Through it all, except for Reggie's occasional mean spiritedness, the teens remained glittering examples of well behaved youth. The show is pretty well-written, with very few attempts at cheap humor. While other characters like Pop Tate, Mr. Weatherby, Miss Grundy, Dilton Doiley, and Mr. Lodge, make appearances, the focus is tightly on the core group of six. While very close, in the romance department, little more than a little hand holding occurs.

While The Archies are in a band, playing music is not made part of the stories. So unlike The Monkees, or Scooby Doo, there are no musical interludes, featuring crazy escapades. And the Archies don't hit the road to perform like The Partridge Family. Things are kept very simple and uncomplicated, and the animation work showing the characters singing and dancing is nicely done, and constantly reused.

The seventeen episodes on the two disc set look and sound great. Produced in an era when some were protesting the Viet Nam conflict, and superhero cartoons were popular, co-producer Lou Scheimer provides a look back at the show in a 25 minute bonus featurette. Fans of the comics will love this sweet and goofy show. Nostalgia bluffs many also appreciate the idealistic world of The Archies, though some may find the goodie goodie Archie universe a bit too sweet to swallow.
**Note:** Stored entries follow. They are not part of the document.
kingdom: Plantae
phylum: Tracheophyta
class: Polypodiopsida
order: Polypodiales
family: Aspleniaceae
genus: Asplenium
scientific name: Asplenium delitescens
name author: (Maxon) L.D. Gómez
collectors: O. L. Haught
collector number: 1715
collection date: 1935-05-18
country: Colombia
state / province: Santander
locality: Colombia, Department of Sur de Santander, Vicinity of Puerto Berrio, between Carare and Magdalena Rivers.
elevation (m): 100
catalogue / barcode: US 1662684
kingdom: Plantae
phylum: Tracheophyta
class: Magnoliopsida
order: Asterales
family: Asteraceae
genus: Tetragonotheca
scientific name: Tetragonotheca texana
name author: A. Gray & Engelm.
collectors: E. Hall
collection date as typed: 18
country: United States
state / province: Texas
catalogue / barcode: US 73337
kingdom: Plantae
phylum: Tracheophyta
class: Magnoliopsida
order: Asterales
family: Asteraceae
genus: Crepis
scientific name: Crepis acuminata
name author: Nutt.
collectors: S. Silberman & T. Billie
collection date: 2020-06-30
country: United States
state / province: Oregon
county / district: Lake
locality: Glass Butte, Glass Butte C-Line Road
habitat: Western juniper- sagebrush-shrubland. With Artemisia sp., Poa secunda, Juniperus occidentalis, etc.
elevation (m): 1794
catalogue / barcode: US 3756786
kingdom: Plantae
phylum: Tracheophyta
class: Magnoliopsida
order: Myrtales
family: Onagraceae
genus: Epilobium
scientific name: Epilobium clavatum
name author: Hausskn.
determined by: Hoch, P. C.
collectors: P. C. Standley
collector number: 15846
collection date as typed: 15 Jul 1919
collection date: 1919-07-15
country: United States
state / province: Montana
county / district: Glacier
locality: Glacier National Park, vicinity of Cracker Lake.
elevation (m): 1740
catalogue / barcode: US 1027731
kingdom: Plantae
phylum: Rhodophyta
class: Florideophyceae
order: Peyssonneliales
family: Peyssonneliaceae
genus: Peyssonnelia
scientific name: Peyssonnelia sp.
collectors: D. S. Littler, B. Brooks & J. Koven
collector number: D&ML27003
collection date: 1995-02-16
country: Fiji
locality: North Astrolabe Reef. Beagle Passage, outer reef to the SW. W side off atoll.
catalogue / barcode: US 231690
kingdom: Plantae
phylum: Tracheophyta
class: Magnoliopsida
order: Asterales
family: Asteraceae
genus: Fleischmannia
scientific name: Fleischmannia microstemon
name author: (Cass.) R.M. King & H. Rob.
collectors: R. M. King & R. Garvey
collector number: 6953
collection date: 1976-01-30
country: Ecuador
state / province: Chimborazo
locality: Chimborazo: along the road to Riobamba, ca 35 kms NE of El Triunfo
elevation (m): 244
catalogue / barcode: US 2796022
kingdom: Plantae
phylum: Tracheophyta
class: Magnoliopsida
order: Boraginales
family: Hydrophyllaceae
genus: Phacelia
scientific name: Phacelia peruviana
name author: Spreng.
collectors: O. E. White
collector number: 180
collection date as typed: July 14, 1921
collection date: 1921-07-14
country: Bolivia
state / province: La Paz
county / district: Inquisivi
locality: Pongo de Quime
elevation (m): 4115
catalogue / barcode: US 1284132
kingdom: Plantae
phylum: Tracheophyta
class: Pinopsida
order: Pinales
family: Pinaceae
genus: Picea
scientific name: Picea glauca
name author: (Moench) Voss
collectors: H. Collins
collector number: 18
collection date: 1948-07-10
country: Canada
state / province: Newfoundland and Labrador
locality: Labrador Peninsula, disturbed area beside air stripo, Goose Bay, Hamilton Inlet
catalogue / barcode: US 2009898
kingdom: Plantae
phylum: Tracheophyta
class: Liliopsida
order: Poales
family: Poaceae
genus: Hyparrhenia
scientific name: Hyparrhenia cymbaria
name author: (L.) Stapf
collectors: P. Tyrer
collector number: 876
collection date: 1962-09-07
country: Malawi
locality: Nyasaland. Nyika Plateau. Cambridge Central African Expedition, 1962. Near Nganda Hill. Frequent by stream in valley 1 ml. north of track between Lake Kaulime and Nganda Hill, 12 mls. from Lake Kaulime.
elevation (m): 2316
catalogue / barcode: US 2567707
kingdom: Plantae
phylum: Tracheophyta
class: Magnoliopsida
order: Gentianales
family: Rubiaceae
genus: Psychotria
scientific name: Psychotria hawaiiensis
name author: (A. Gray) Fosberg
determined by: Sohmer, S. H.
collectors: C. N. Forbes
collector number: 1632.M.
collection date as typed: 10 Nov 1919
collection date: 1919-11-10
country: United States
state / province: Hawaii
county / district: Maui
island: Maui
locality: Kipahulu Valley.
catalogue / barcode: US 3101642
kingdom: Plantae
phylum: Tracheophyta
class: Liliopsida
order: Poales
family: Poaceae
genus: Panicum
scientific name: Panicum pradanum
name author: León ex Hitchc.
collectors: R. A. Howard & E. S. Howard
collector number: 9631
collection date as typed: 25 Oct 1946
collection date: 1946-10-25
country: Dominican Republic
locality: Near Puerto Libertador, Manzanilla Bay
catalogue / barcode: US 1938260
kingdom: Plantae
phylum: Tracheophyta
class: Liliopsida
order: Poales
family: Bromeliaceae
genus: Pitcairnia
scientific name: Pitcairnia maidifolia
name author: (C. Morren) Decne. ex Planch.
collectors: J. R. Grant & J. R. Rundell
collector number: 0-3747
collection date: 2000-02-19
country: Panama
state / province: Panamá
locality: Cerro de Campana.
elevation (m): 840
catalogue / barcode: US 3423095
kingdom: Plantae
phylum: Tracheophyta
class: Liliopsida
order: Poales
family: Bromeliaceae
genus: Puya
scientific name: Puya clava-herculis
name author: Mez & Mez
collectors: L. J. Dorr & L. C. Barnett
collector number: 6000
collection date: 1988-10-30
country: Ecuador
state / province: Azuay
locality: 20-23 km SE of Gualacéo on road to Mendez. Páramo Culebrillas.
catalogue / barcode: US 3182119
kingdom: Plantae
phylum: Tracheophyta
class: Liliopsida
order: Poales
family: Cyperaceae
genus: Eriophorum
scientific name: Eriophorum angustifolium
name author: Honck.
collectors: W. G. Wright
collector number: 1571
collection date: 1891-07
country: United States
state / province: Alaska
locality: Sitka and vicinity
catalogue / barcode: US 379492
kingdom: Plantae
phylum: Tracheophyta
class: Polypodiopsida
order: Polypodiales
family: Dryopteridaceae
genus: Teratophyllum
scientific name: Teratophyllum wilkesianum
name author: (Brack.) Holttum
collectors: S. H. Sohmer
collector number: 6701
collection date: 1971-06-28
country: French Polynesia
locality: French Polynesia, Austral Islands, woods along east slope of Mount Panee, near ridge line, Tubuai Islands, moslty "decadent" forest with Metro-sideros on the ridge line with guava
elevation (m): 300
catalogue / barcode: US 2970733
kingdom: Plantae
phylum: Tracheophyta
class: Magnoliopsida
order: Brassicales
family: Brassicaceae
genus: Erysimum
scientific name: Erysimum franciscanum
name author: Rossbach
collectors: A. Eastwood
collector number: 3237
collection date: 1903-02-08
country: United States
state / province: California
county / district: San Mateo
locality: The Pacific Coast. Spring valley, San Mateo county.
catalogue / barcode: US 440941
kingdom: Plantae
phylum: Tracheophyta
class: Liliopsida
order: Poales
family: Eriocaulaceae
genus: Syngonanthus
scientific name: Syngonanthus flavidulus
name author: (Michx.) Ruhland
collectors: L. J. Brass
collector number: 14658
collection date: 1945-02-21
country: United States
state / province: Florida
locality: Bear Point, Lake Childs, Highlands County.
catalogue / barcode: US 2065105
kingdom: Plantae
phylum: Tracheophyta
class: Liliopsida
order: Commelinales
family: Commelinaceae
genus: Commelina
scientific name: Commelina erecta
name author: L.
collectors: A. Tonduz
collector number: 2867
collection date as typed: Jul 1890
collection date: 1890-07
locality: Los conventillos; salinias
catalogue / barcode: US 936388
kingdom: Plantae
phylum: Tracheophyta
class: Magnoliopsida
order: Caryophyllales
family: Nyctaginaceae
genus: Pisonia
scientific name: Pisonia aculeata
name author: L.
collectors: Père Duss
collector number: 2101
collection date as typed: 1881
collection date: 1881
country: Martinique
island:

The characters proved to be very popular on television. While The Archie Show lasted one season, it would be succeeded by several other series during the 1970's that featured the characters, including Archie's Funhouse (1970) and Archie's TV Funnies (1971). Other characters from Archie comics that also became animated series, included Josie and the Pussycats (1970) and Sabrina the Teenage Witch.
6 of 7 people found the following review helpful
5.0 out of 5 stars Late '60s Saturday Morning Gem! 11 Aug 2007
By Mr Doug Gordon - Published on
Format:DVD|Verified Purchase
I was really surprised to see that "The Archie Show" was available, in it's complete season, on DVD. Previous releases on VHS and DVD just seemed to offer a few episodes of this Saturday morning classic from 1968. First off, this DVD offers a crisp and vibrant picture. The prints used have been digitally remastered, and they are in top form. The sound is pretty good too. On previous DVD releases, the voices of the characters were very screechy. On this release, the voice track sounds normal, like how it sounded when first telecast. Genius Entertainment has packaged this 2 disc set nicely too. It comes in a plastic slide case, and inside, offers a fold out cardboard case which contains the discs. There is a reproduction comic book inside that features a comic of the Archies visiting Filmation Studios-the studio where the Archies cartoon was produced. Also contained in this comic book is the episode listings, and the songs appearing in each episode. There is also some info on the voices behind the characters, which gives this DVD a nice added touch. Special features on the 2 discs include a jukebox setting, which lists the songs on the disc, and you can just watch the music performance of the Archies. There is an interview segment, and also an episode where you can watch one of the shows without vocals, just the music and sound effects. I don't really understand why this is offered, because you just see the characters mouths moving, but there is no sound. The Archies paved the way for other Saturday morning fare, in the early '70s, like Josie & The Pussycats, Goober & the Ghost Chasers, Scooby Doo, and Speed Buggy. One thing with "The Archie Show" is that it's very dated. Lots of tongue & cheek humour, like the same style as "Laugh-In", and you hear the word "groovy" at least once an episode. For this reason, I don't know if it would appeal to kids today. It is aimed at the audience that originally experienced this show. As far as the animation goes, it's not bad, but you can tell that the animators used a lot of the same poses, with different background art throughout the show. This was to cut down on production costs. Even though "The Archie Show" is not Walt Disney calibre animation, it still remains a classic in my books!